State receives $25 million from CARES Act
Michigan has recently been awarded federal aid to help bolster state efforts in supporting residents aged 60 and over throughout the COVID-19 outbreak, state Rep. Kathy Crawford, of Novi, announced today.
The Michigan Department of Health and Human Services last week received nearly $25.3 million in grant funding from the federal Coronavirus Aid, Relief, and Economic Security (CARES) Act, an initiative which provides supplemental funding for programs authorized by the Older Americans Act of 1965.
Crawford, who chairs the House Families, Children and Seniors Committee and has over 30 years of professional experience in the field of aging under her belt, said the much-needed funding will be divvied up to support a wide range of essential services supporting older Michiganders.

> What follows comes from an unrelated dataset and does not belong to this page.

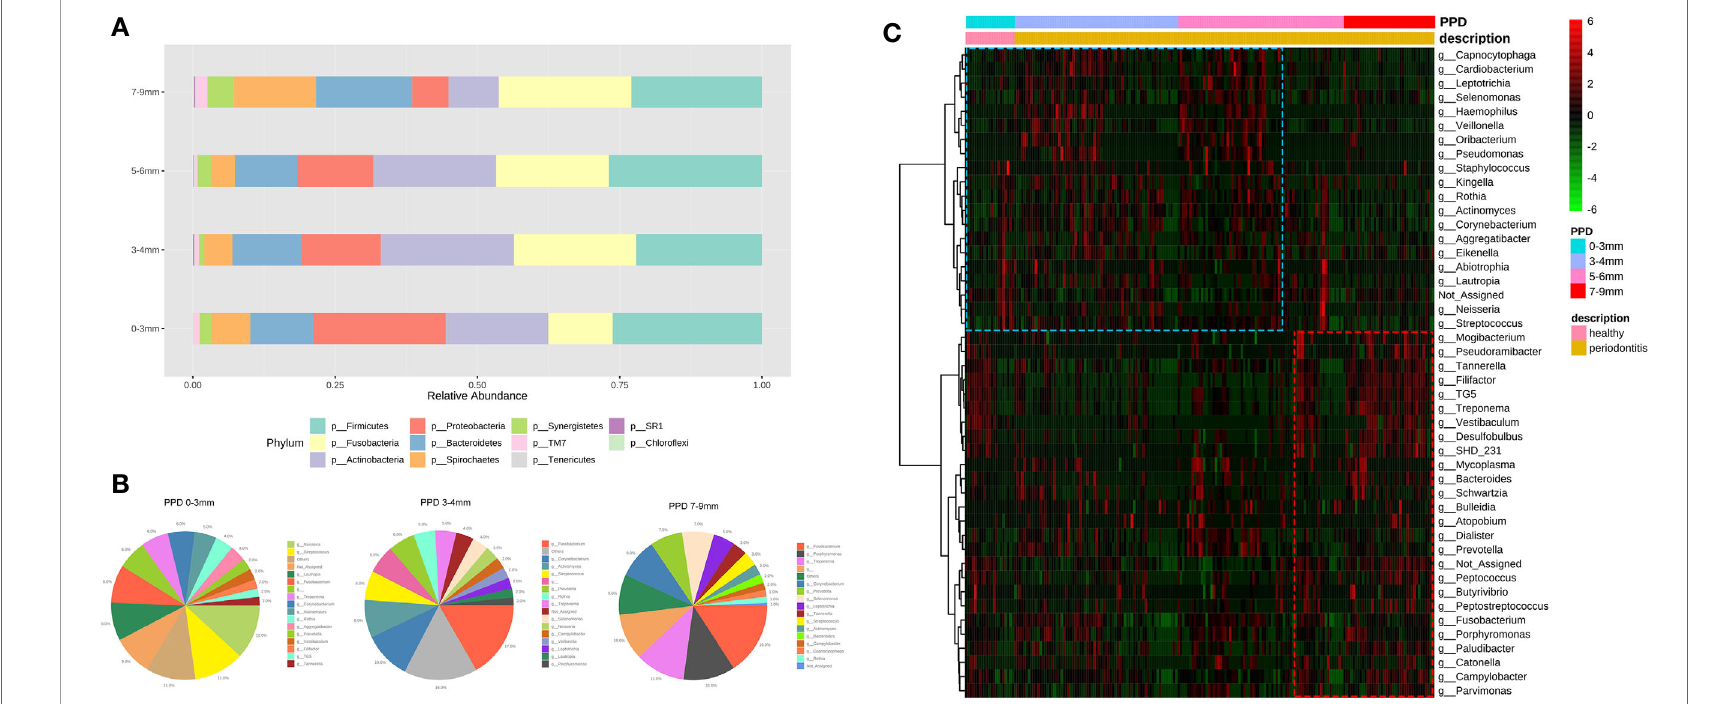
FIGURE 4 | (A) The taxonomic bar plots on the genus level. Each bar represents a group of different periodontal probing depth (0 – 3 mm, 3 – 4 mm, 5 – 6 mm, and 7 – 9 mm). (B) Three pie charts display the genera (abundance >1%) in the sites of PPD 0 – 3 mm, 3 – 4 mm, and 7 – 9 mm. The taxonomy “ others ” is a cluster of genera whose abundance are less than 1%. (C) The heatmap shows the correlations between taxa and PPD. Each column represents a sample, each row represents a taxon, and each lattice represents a correlation coef fi cient between a taxon and PPD group (red lattice, positive correlation; green lattice, negative correlation). With the deepening of pocket depth, the pathobionts increase (red box) and some normal microbes decrease (blue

“While the COVID-19 outbreak has impacted all of our lives in some fashion, the public health crisis we find ourselves in today has particularly disrupted the operations of senior centers and long-term care facilities across the state – altering the care of Michigan’s elder adults,” Crawford said. “Given the vulnerability status of residents at these facilities, many necessary safety measures and guidelines were adopted to prevent the spread of COVID-19. Because of these actions, certain essential services provided by these programs have been impacted.”
Programs that fall under the Older Americans Act are all designed to promote the health of older adults and their ability to continue living independently. These programs are typically provided by a network of community-based organizations – such as Area Agencies on Aging, local community and senior centers, nonprofit service providers and others – and include bathing and dressing, rides to doctors’ appointments, education on managing chronic illnesses, support for family caregivers and more.

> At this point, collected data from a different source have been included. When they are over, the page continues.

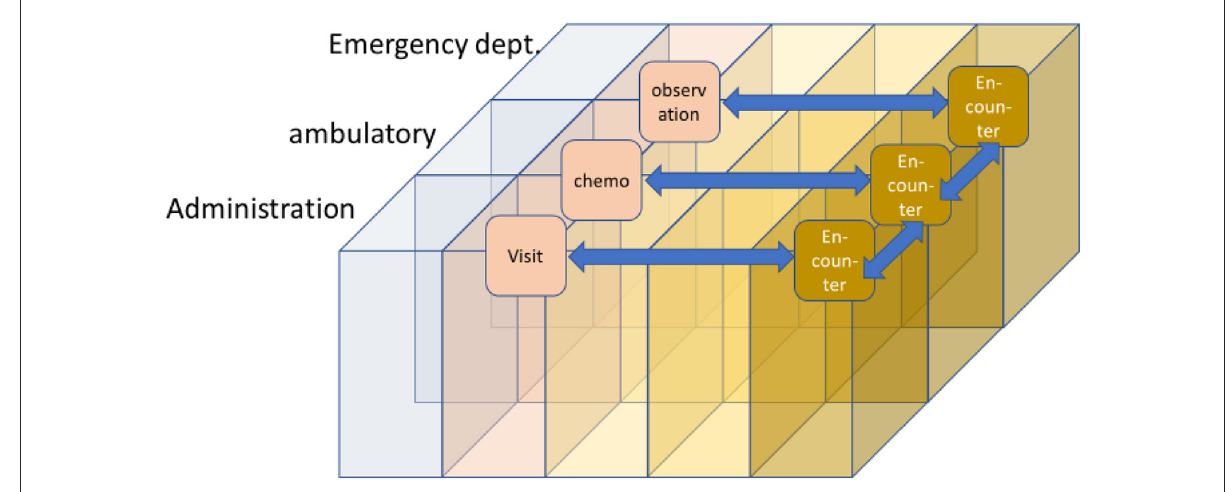
FIGURE19 Example representation of data using the FHIR encounter resource.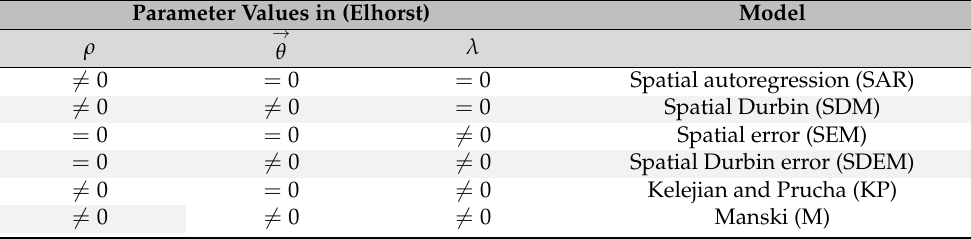
Table 2. Taxonomy of the Spatial Models’ Specifications. Parameter Values in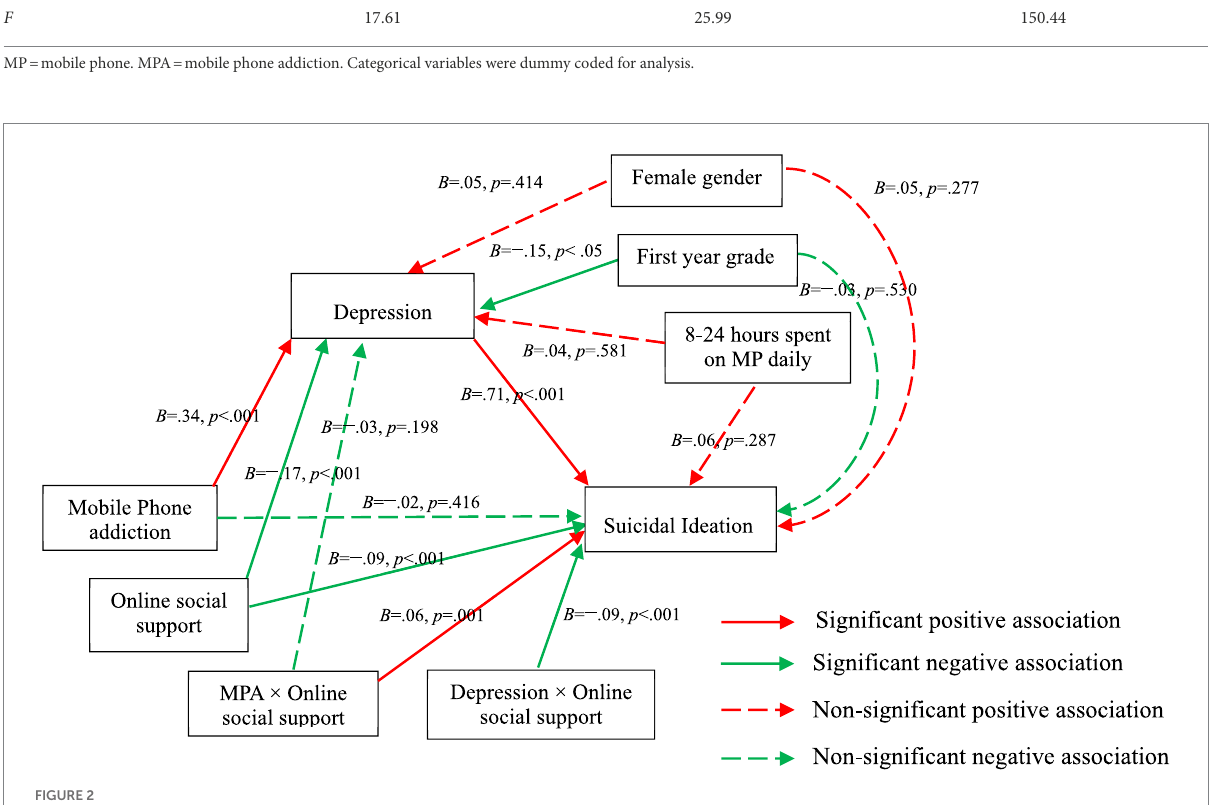
FIGURE 2 Statistical diagram for the moderated mediation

Key CARES Act funding for Michigan includes:
• $633,406 to provide consumer advocacy services for residents of long-term facilities.

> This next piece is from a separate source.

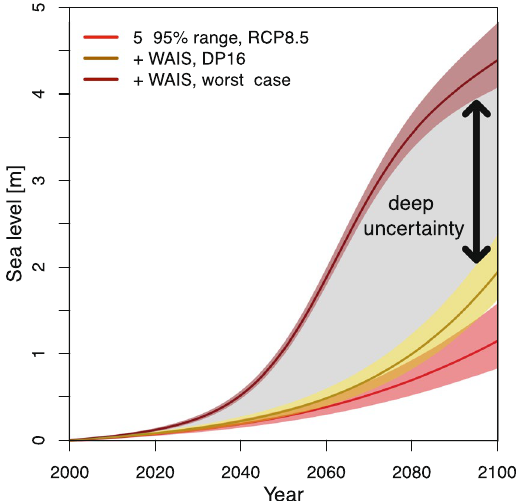
Figure 4. Future sea-level projections including deeply uncertain contribution of the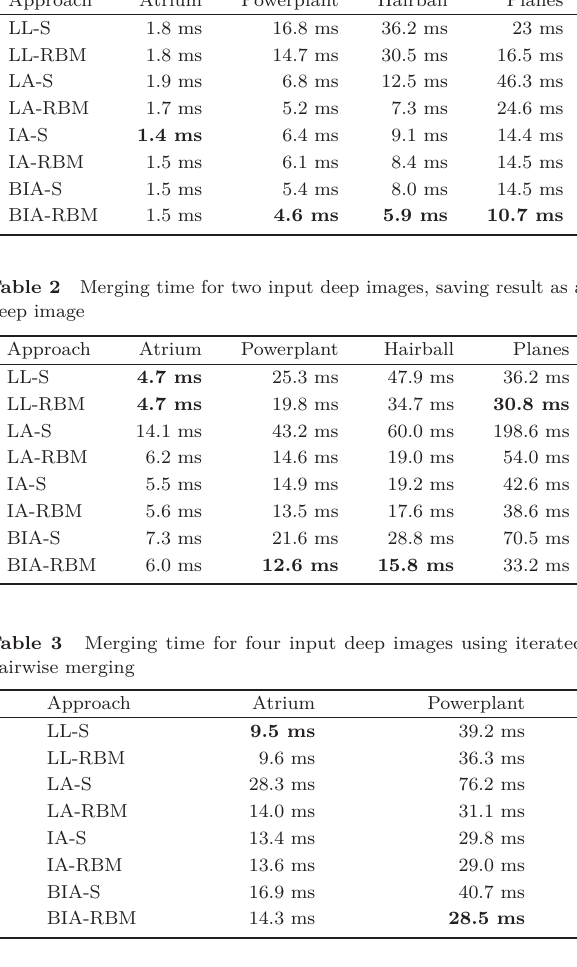
Table 1 Merging time for two input deep images, compositing during merging Approach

• $15,201,736 for home-delivered meals for older adults, including “drive-through” or “grab-and-go” meals for older adults who typically would participate in meal programs at community centers.
• $6,334,057 for home and community-based services, helping older adults shelter in place to minimize exposure to COVID-19.
• $3,099,016 to assist family and informal caregivers provide support to loved ones at home, be it counseling, respite care, training and connecting people to information.
“The ongoing challenges of COVID-19 have forced these centers and programs to adapt or even temporary close, increasing the need for these services,” Crawford said. “I’m pleased to see the recognition our aging network is receiving from the federal level. This funding is critical when it comes to serving our communities’ older residents during this unprecedented public health crisis.”
For more information about these programs and the CARES Act funding, Crawford encourages residents to contact their local area agency on aging. A list of area agencies on aging is available at www.Michigan.gov/AASA.
“These are unprecedented times we are facing and we needed a real plan to keep Michigan moving forward in a safe and sensible fashion,” Crawford said. “The Legislature has spent months hearing from concerned residents and we’ve received those concerns and developed a better course of action that will protect people and their families.”